◆ Data under study ◆

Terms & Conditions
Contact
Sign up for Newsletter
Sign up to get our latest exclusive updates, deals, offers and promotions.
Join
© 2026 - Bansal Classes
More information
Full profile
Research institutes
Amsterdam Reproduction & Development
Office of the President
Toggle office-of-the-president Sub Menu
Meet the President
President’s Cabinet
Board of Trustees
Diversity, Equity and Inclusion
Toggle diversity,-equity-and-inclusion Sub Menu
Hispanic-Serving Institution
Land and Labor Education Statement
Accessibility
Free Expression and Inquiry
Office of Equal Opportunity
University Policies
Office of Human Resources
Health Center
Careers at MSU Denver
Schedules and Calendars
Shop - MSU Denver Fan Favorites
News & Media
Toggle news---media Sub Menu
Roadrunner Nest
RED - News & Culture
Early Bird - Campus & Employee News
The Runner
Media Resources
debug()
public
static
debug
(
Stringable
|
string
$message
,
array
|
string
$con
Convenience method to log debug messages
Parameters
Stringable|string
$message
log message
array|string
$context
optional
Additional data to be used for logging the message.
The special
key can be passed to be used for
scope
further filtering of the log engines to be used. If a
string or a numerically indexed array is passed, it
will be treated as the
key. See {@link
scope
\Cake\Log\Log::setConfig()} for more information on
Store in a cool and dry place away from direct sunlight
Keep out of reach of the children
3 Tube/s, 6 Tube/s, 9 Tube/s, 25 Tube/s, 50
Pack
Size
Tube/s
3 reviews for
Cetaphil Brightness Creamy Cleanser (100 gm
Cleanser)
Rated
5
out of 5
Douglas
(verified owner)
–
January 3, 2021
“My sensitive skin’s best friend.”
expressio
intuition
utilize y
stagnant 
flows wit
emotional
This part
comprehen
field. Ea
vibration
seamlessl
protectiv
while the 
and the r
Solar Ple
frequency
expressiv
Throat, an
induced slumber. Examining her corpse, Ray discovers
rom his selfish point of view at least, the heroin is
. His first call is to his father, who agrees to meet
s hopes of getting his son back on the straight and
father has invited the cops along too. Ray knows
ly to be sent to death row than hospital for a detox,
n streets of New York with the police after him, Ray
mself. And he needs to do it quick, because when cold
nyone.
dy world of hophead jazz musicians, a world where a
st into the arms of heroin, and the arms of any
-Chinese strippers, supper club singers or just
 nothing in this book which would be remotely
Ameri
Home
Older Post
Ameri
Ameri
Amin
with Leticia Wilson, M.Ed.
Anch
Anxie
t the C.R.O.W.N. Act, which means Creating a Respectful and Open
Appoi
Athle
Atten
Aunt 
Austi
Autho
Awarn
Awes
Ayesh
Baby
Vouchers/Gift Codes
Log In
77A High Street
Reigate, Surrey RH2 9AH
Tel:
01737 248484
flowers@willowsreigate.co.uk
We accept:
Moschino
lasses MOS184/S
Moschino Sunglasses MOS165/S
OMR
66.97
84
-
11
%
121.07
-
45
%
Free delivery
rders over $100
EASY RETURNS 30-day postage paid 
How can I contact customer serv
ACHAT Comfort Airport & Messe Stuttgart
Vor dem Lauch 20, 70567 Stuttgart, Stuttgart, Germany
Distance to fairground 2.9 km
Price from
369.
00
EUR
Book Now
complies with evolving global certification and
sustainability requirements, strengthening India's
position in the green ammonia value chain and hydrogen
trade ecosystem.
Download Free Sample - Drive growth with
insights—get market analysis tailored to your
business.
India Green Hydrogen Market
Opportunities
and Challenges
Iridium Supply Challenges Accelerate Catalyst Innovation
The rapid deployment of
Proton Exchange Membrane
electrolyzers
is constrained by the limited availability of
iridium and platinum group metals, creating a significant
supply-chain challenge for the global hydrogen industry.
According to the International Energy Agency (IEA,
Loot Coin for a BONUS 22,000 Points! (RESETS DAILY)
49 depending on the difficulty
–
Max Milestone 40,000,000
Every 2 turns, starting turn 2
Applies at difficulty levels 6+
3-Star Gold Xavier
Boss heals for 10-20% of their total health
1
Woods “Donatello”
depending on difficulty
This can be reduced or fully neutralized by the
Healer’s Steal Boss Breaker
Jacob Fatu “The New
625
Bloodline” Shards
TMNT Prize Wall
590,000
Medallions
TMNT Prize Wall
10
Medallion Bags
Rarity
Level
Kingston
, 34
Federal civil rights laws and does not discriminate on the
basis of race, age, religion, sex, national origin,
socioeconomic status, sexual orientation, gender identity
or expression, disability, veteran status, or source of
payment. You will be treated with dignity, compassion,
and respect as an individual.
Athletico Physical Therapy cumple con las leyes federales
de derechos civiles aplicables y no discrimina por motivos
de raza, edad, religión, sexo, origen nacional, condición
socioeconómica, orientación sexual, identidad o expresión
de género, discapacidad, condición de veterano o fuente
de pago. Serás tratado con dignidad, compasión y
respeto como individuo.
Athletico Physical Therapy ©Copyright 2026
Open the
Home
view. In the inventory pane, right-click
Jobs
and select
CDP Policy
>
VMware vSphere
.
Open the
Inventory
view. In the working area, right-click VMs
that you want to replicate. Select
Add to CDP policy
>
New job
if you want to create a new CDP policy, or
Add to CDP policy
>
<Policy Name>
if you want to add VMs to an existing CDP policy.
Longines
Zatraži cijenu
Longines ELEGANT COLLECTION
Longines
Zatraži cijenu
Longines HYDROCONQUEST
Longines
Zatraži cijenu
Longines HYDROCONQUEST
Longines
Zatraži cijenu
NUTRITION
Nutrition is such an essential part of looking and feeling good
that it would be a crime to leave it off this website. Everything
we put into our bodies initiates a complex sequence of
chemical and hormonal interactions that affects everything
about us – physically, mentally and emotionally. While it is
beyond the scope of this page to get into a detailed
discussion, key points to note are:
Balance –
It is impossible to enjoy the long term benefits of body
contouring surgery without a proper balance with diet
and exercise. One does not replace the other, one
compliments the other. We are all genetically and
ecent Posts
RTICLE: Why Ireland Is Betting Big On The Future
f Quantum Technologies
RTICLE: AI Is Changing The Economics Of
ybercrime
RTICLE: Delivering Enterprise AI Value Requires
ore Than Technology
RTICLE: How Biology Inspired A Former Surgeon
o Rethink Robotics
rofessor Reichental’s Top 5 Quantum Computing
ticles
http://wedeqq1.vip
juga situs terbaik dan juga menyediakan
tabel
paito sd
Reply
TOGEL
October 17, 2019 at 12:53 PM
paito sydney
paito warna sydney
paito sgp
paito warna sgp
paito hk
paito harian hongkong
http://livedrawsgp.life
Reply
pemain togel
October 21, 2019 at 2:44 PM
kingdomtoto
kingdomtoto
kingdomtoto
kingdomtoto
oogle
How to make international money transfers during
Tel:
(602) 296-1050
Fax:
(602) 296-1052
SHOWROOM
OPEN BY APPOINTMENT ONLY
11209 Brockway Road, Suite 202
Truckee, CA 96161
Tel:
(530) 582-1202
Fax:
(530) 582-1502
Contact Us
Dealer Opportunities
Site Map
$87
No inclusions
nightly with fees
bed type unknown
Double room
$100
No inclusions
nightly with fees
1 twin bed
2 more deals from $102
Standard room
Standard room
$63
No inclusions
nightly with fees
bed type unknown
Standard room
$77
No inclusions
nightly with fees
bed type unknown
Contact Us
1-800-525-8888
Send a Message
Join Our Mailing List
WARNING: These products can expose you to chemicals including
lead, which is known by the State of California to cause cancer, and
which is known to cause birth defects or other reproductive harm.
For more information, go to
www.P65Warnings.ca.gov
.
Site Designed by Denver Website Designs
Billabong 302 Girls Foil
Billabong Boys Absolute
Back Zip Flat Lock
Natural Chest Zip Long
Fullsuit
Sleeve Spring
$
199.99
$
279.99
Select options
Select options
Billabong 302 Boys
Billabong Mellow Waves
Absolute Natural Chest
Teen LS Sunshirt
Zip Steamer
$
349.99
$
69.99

◆ Exercise ◆
If a line in the data contains the string "Resources", count it, then give the total and nothing else.

◆ Response to the task ◆
2